Work order:
Reproduce the entries below word for word, starting at the line that contains "Levende geschiedenis" and ending after the final line of the entries. Omit the pictures from your copy.

(Data drawn from a collection)
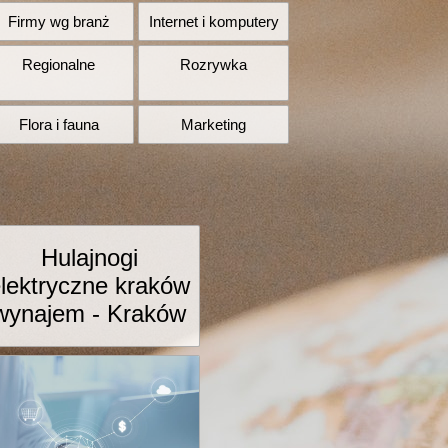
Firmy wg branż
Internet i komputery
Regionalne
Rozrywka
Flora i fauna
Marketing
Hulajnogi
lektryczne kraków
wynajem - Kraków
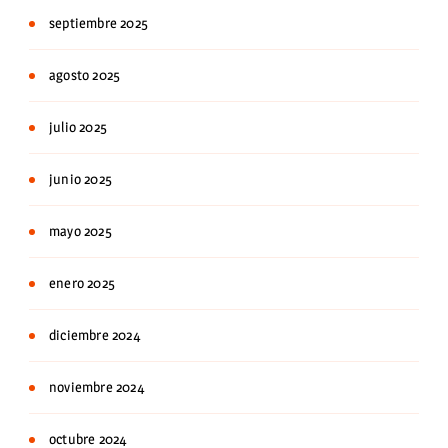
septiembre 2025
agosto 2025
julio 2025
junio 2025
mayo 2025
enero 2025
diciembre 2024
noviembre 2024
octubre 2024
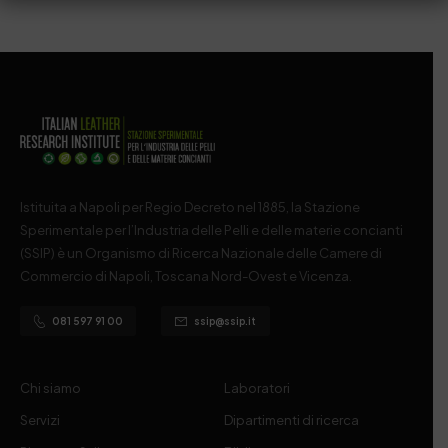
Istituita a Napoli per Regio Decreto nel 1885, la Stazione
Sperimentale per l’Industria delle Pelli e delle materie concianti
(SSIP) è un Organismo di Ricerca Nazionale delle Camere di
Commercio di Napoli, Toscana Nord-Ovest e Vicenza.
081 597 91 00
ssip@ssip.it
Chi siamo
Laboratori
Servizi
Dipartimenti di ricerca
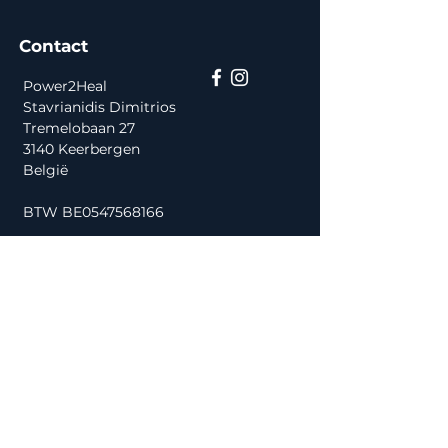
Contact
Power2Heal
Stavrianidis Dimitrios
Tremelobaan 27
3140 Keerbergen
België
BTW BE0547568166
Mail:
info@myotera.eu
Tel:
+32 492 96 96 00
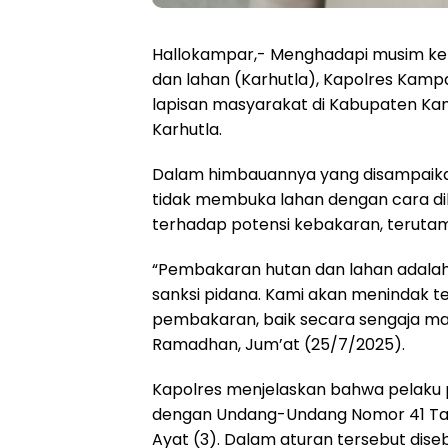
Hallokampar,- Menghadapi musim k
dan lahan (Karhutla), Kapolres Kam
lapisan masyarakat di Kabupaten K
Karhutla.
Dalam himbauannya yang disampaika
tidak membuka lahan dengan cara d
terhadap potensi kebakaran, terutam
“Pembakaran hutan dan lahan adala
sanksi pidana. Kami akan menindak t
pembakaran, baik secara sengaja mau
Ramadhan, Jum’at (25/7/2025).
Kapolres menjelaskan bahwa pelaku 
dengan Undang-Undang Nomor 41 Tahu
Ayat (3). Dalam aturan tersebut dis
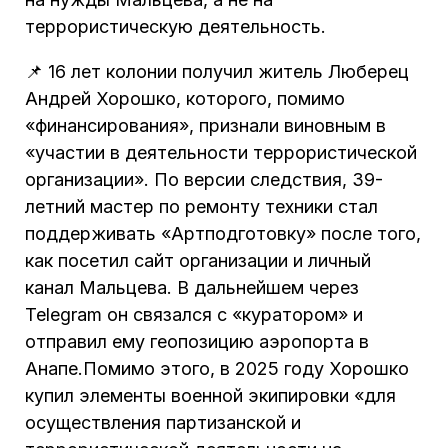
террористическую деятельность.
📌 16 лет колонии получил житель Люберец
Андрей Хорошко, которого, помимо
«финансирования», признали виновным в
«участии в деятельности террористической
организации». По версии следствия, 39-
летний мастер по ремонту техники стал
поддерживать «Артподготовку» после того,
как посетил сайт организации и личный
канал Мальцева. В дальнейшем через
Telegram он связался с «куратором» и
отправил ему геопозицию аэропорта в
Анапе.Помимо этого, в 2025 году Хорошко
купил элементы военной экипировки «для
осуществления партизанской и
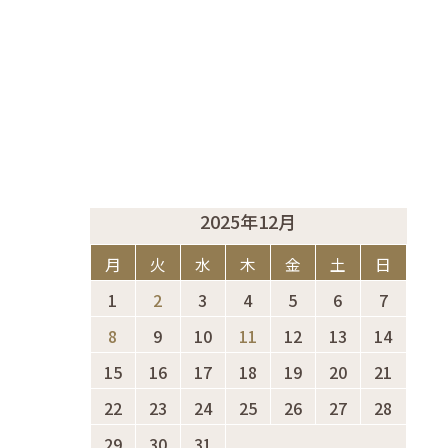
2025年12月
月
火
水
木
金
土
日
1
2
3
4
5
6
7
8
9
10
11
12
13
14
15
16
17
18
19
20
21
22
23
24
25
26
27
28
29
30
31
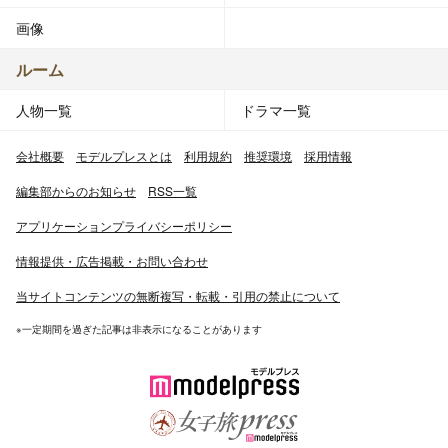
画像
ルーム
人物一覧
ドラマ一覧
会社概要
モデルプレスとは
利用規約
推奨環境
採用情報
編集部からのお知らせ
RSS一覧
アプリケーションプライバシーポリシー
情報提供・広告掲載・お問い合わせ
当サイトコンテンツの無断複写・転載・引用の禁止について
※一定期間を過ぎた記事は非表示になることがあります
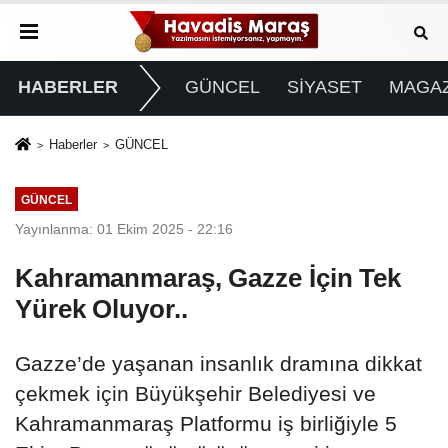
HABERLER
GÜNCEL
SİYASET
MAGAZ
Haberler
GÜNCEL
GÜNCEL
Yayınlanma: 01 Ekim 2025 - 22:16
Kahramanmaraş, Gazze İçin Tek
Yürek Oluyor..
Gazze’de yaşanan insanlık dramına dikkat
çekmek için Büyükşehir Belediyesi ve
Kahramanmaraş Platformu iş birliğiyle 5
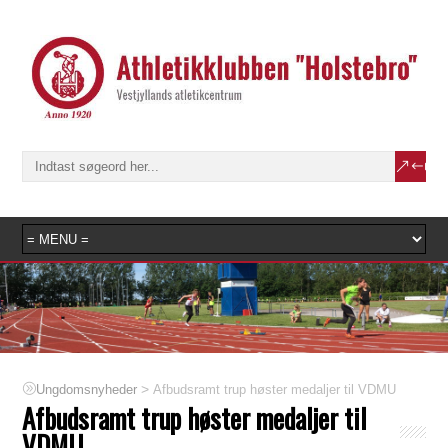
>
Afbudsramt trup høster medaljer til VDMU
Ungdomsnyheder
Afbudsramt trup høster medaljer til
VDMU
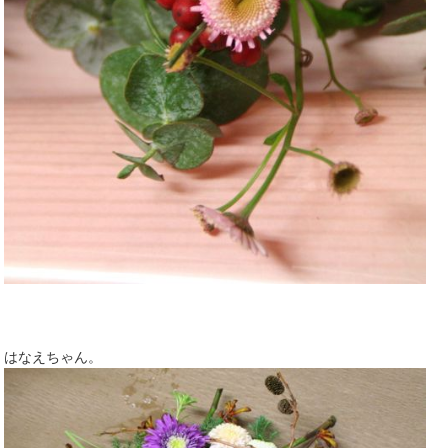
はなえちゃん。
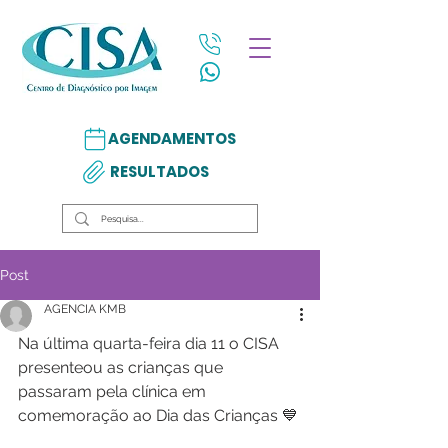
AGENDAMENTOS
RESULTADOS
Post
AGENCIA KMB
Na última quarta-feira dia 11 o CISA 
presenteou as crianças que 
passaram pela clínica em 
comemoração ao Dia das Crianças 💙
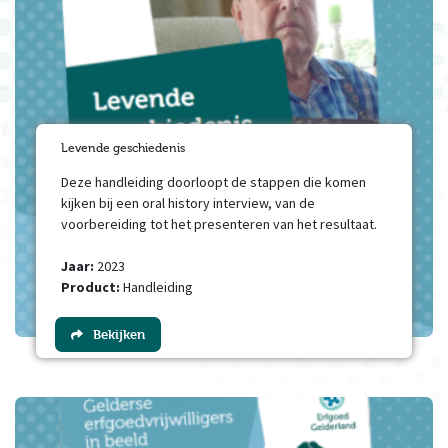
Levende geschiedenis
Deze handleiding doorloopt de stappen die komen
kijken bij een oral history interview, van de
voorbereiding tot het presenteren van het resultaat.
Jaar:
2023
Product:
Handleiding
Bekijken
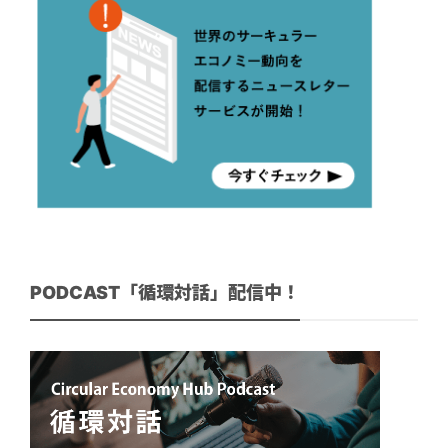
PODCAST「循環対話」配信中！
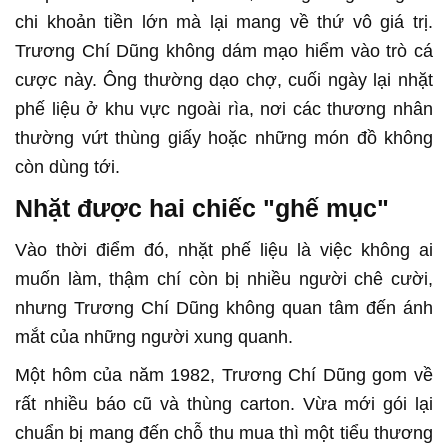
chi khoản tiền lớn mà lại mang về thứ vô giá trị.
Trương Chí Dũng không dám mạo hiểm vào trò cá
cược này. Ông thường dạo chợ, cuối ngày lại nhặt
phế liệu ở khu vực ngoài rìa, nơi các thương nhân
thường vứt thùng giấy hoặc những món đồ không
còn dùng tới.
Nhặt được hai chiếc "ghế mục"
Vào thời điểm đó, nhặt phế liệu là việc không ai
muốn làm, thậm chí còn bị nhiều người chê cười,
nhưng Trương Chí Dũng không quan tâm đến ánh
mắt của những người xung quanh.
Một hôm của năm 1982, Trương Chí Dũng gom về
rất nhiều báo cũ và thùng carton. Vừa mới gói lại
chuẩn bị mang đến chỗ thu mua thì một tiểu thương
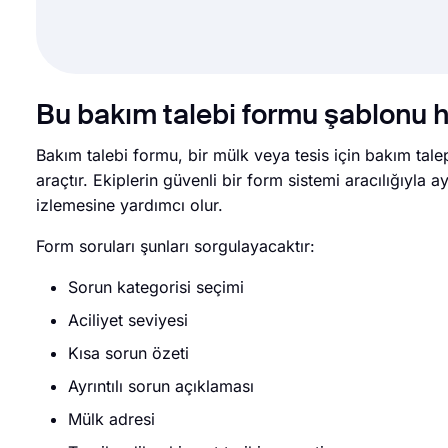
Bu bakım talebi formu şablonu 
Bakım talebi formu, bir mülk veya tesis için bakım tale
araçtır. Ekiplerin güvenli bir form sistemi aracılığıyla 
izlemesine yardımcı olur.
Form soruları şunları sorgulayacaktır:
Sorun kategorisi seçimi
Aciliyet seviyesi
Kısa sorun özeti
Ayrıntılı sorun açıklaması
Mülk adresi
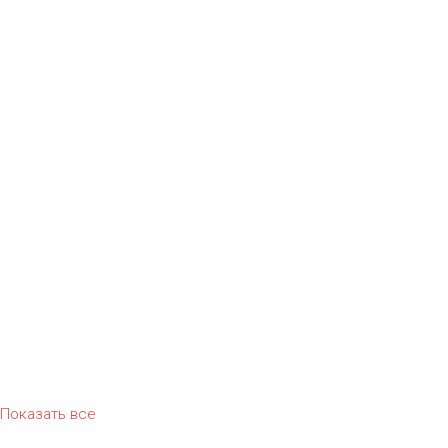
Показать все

Response:
Levende geschiedenis
Deze handleiding doorloopt de stappen die komen
kijken bij een oral history interview, van de
voorbereiding tot het presenteren van het resultaat.
Jaar:
2023
Product:
Handleiding
Bekijken
PODCAST「循環対話」配信中！
chi khoản tiền lớn mà lại mang về thứ vô giá trị.
Trương Chí Dũng không dám mạo hiểm vào trò cá
cược này. Ông thường dạo chợ, cuối ngày lại nhặt
phế liệu ở khu vực ngoài rìa, nơi các thương nhân
thường vứt thùng giấy hoặc những món đồ không
còn dùng tới.
Nhặt được hai chiếc "ghế mục"
Vào thời điểm đó, nhặt phế liệu là việc không ai
muốn làm, thậm chí còn bị nhiều người chê cười,
nhưng Trương Chí Dũng không quan tâm đến ánh
mắt của những người xung quanh.
Một hôm của năm 1982, Trương Chí Dũng gom về
rất nhiều báo cũ và thùng carton. Vừa mới gói lại
chuẩn bị mang đến chỗ thu mua thì một tiểu thương
Bu bakım talebi formu şablonu 
Bakım talebi formu, bir mülk veya tesis için bakım tale
araçtır. Ekiplerin güvenli bir form sistemi aracılığıyla 
izlemesine yardımcı olur.
Form soruları şunları sorgulayacaktır:
Sorun kategorisi seçimi
Aciliyet seviyesi
Kısa sorun özeti
Ayrıntılı sorun açıklaması
Mülk adresi
Показать все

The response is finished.